Regular system audits are essential to maintaining efficiency and ensuring adherence to protocols across all departments. Further investigation is also warranted to understand the drivers behind variation in department-level outcomes and to identify opportunities for cross-specialty learning. Lastly, future work should explore the impact of waiting list management improvements on patient satisfaction and clinical outcomes, using validated patient-reported experience and outcome measures to inform ongoing refinements and sustain patient-centered care delivery.
Conclusion
This Quality Improvement Project demonstrates that implementation of a centralized, EPR-integrated system for surgical waiting list management can significantly reduce elective surgery backlogs, shorten waiting times, and improve resource utilization. Beyond achieving operational targets, the intervention illustrates how system redesign can deliver broader value across clinical, economic, and patient-centered domains. This scalable model provides a practical framework for healthcare systems addressing post-pandemic backlogs and highlights the importance of data-driven, coordinated approaches to sustainable service improvement.
Footnotes
Ethical Considerations
This study was conducted in accordance with ethical guidelines for quality improvement initiatives in healthcare. Patient confidentiality was maintained by anonymizing all data before analysis, and access to patient records was restricted to authorized personnel only. No conflicts of interest were reported by the study team. The project was reviewed by the Salmaniya Medical Complex Institutional Review Board and was deemed exempt from formal ethical approval.
Consent to Participate
Formal written informed consent was not obtained. During waiting list validation, patients contacted by telephone were informed that the call was part of waiting list updating and service improvement, and their information was updated based on their verbal agreement and absence of objection.
Author Contributions
RMD contributed to the conceptualization of the project, design, data collection, validation, initial drafting of the manuscript, and revision. MA contributed to the conceptualization of the project, design, data collection, validation, initial drafting of the manuscript, and revision. ZJ contributed to conceptualization, day-to-day implementation of the intervention, data collection, validation, and final revision of the manuscript. SF led data analysis, interpretation of findings, drafting of the initial draft, and final revision of the manuscript. JK contributed to project oversight and supervision, conceptualization of the work, interpretation of findings, revision of the manuscript, and final approval. All authors have revised and approved the manuscript submitted. RMD acts as the guarantor for this project.
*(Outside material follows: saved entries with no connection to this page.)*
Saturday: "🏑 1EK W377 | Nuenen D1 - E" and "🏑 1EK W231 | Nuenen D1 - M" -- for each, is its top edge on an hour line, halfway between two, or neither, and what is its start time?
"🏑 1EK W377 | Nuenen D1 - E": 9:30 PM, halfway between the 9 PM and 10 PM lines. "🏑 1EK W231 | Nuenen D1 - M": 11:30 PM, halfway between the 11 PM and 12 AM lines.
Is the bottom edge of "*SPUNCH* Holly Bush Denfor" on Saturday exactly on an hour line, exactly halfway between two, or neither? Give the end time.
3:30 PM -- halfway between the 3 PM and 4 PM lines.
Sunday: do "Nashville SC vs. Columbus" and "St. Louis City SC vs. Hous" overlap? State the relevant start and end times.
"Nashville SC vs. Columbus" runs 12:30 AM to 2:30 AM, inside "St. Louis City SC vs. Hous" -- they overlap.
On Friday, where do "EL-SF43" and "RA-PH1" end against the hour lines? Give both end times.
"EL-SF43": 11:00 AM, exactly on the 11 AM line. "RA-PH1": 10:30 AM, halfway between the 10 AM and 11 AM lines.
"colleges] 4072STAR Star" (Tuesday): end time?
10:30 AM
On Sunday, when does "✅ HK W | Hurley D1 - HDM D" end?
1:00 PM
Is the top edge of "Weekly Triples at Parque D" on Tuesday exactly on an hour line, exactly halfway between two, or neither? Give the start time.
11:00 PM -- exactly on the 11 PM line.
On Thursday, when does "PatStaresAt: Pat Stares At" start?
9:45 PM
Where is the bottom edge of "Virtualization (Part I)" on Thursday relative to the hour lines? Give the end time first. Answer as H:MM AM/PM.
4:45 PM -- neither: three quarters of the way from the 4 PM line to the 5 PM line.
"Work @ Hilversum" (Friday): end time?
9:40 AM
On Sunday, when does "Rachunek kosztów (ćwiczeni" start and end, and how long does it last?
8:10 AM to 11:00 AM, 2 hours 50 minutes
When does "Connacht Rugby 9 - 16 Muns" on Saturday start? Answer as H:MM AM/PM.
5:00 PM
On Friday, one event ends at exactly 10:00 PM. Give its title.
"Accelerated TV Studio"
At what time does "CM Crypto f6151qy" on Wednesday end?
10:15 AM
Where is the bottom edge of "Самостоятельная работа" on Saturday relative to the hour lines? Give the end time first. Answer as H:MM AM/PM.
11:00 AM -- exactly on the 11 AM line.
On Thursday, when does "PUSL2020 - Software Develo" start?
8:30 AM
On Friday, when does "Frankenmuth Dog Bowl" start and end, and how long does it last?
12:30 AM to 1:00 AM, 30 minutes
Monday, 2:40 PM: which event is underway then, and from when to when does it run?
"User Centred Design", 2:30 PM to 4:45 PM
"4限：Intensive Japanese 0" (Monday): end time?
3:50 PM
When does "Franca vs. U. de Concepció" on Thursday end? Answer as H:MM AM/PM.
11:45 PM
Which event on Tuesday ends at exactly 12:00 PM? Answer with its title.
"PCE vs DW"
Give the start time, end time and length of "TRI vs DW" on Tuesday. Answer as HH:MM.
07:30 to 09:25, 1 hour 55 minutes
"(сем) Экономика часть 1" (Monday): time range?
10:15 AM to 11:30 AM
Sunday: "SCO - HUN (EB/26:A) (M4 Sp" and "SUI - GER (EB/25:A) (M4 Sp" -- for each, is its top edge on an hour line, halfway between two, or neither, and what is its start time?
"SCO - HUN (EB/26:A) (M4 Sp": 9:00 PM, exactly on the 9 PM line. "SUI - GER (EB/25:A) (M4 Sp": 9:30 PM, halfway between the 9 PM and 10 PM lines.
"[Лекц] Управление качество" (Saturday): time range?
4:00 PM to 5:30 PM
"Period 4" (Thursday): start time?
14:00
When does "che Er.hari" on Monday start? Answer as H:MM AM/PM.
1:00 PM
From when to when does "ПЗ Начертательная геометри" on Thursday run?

Authors RMD and MA contributed equally and are joint first authors.
Funding
The authors received no financial support for the research, authorship, and/or publication of this article.
Declaration of Conflicting Interests
The authors declared no potential conflicts of interest with respect to the research, authorship, and/or publication of this article.
Data Availability Statement
The data that support the findings of this study are not openly available due to reasons of sensitivity and are available from the corresponding author upon reasonable request.